In short, it’s been years since Sigur Rós were the stuff of legend; in the span between Takk and Valtari, they’ve moved closer to the realm of mom rock than post rock, and their moment, while a wonderful memory, is growing distant in the hindsight. I’d be stunned if Kveikur sparked a Sigur Rós resurgence. It lacks the life-changing quality of, say, “Vaka,” if only because the Sigur Rós template is so familiar by this point. Bowed guitar, choir-boy vocals and the word “ethereal” are all present on Kveikur, but even though it probably won’t take the world by storm as Takk did, it is absolutely the first Sigur Rós album in nearly a decade that demands attention.

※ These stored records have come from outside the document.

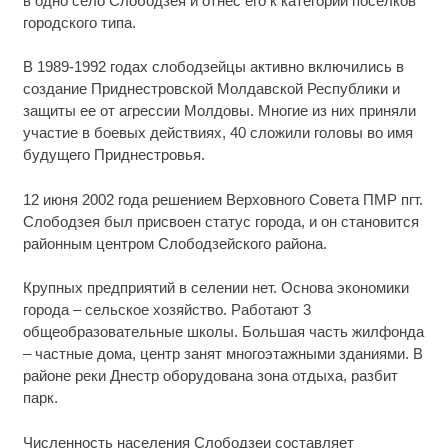
в одно село Слободзея и отнес его к категории поселков
городского типа.
В 1989-1992 годах слободзейцы активно включились в
создание Приднестровской Молдавской Республики и
защиты ее от агрессии Молдовы. Многие из них приняли
участие в боевых действиях, 40 сложили головы во имя
будущего Приднестровья.
12 июня 2002 года решением Верховного Совета ПМР пгт.
Слободзея был присвоен статус города, и он становится
районным центром Слободзейского района.
Крупных предприятий в селении нет. Основа экономики
города – сельское хозяйство. Работают 3
общеобразовательные школы. Большая часть жилфонда
– частные дома, центр занят многоэтажными зданиями. В
районе реки Днестр оборудована зона отдыха, разбит
парк.
Численность населения Слободзеи составляет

The reason for this is simple: their edge is back. It’s immediately discernible in the sneering feedback that ushers in “Brennisteinn.” The way the song trudges through a dark minor key, the reverb on Jónsi’s vocal placing him on a windy mountain peak somewhere, and those motherfucking drums—it’s as insistent a call to attention as Sigur Rós have ever sequenced at Track 1. Not because it’s new, but because it’s a recollection of that signature Sigur Rós essence, where they not only have the prettiness but the purpose.

It’s a sound that’s vital and demanding and of course, not totally sustainable; this being Sigur Rós we’re talking about, obviously a fair amount of the album tends towards the peppy, major-chord end of the spectrum. But even when they’re not as outright menacing as they are on “Brennistein,” the production of the record keeps it from going down as cleanly as some of their more blasé efforts. There’s a hiss to Kveikur that manifests as a warped filter on Jónsi’s voice or as a bass riff given blown out distortion; peep the title track, which is drenched in such EQ-busting malice it recalls the almost-industrial pulse of Have a Nice Life, of all people.

The sound keeps things distant in a way that shirks kitsch, or at least calls attention to the gorgeousness of the songs in a new, interesting way. “Ybirford” introduces almost as an interlude, all slow strings and warped vocals, but those warped vocals become a beautiful foil to Jónsi’s sigh as the song blossoms into a moderate anthem. And while we’re speaking of drums, the crashes towards the end have to be on a garbage pail or something, and it fits so well. Never has the act sounded this willing to avoid sounding pretty. It’s as though they adopted the spirit of experimentation found in their previous two records and finally wove it into what they do best, coming up with a sound that’s at once refreshingly original and entirely familiar.

Which ought by all rights make it a treat for fans. Kveikur is a proclamation by Sigur Rós that they haven’t forgotten how to kick. They still know how to attack, in ways that insist you listen rather than exist whether you choose to care or not. As the world had seemingly nearly begun to shift towards the latter, Kveikur is absolutely necessary.